* **WHAT THIS TASK INVOLVES**
Could you copy out every line of the data where the word "mich" occurs?

[Source data]
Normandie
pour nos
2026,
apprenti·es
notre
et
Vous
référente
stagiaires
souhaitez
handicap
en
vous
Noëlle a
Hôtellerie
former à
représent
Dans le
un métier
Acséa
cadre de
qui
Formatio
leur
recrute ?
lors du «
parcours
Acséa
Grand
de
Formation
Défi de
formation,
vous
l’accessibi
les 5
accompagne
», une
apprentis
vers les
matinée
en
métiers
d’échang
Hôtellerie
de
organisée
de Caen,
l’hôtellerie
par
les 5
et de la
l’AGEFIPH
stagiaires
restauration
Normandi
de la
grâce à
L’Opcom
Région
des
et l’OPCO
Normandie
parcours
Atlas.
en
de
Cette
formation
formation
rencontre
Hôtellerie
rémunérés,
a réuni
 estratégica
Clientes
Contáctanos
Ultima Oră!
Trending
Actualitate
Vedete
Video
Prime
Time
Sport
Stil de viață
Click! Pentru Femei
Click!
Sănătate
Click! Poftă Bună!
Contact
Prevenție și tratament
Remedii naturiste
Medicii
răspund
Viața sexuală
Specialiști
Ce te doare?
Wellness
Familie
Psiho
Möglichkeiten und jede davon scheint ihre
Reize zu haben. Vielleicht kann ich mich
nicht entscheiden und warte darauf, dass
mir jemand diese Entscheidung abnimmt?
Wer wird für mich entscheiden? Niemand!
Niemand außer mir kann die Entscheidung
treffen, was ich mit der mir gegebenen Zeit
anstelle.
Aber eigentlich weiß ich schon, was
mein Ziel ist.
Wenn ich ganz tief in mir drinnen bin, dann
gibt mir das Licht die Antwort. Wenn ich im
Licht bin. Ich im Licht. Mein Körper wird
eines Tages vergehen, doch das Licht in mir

* **ANSWER FOR THIS EXERCISE**
Reize zu haben. Vielleicht kann ich mich
Wer wird für mich entscheiden? Niemand!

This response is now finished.